#### INSTRUCTIONS TO FOLLOW
Some lines below hold "left". Pick them out and copy them.

#### INFORMATION
═══

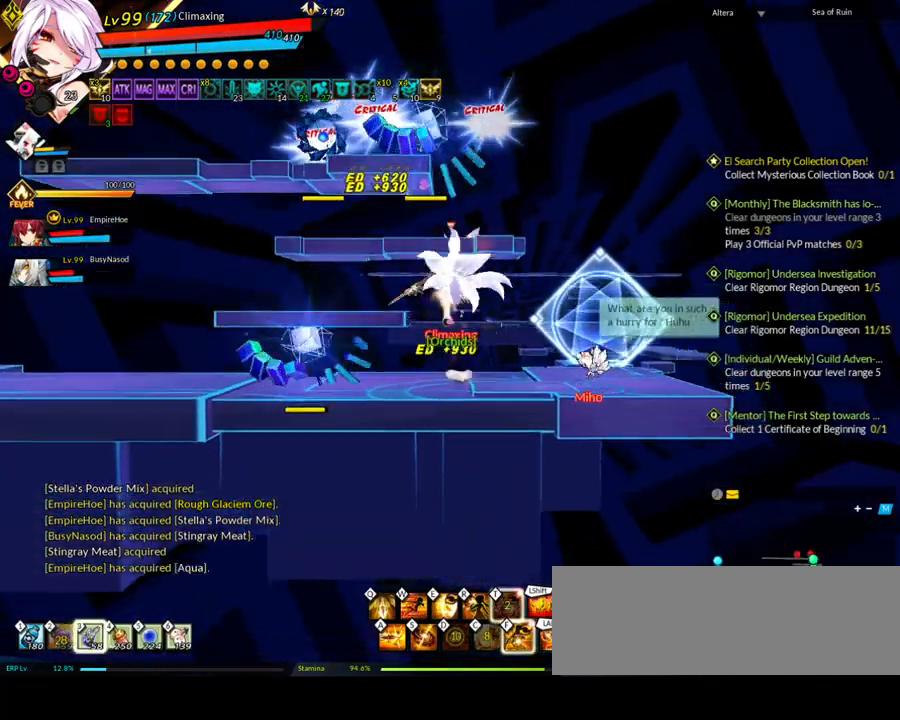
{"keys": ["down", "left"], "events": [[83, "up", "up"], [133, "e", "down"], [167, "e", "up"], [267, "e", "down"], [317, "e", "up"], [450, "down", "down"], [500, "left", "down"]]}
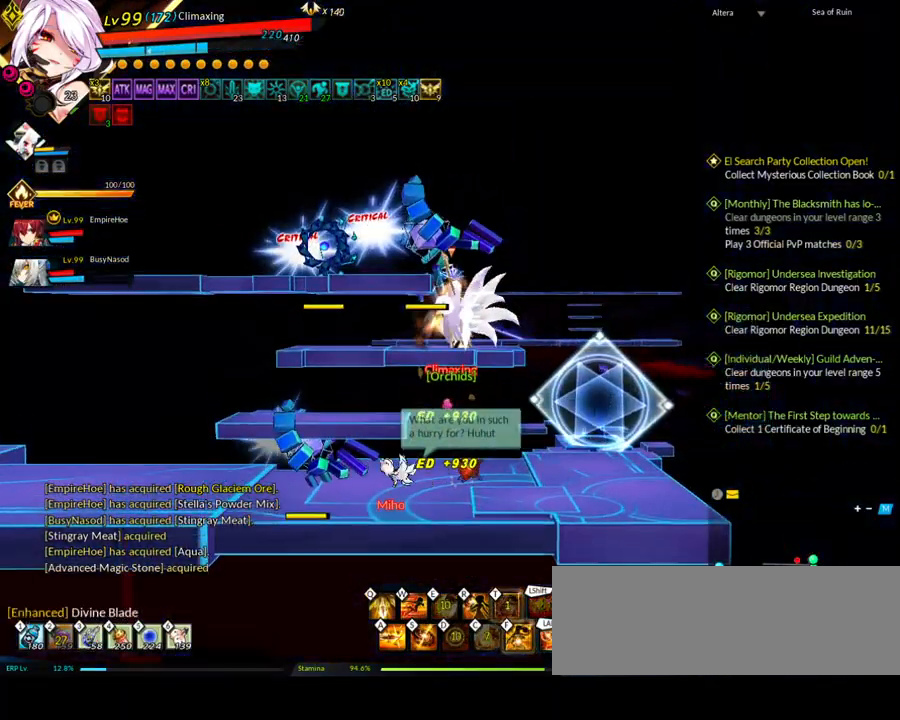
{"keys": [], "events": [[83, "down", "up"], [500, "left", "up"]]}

═══

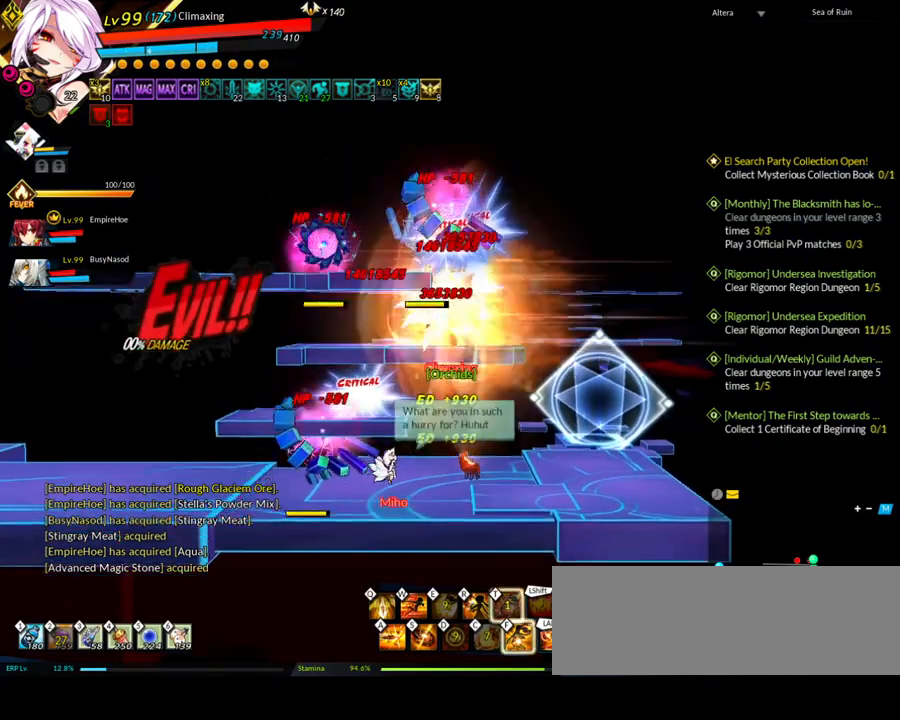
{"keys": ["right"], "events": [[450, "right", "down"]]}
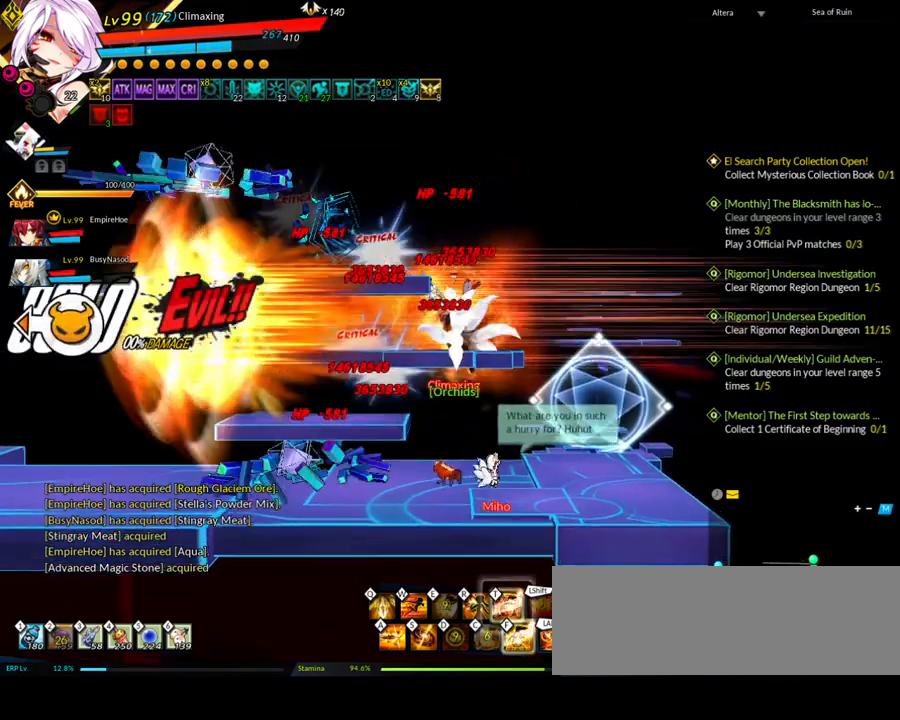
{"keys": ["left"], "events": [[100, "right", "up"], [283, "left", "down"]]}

═══

#### SOLUTION TO THE PROBLEM
{"keys": ["down", "left"], "events": [[83, "up", "up"], [133, "e", "down"], [167, "e", "up"], [267, "e", "down"], [317, "e", "up"], [450, "down", "down"], [500, "left", "down"]]}
{"keys": [], "events": [[83, "down", "up"], [500, "left", "up"]]}
{"keys": ["left"], "events": [[100, "right", "up"], [283, "left", "down"]]}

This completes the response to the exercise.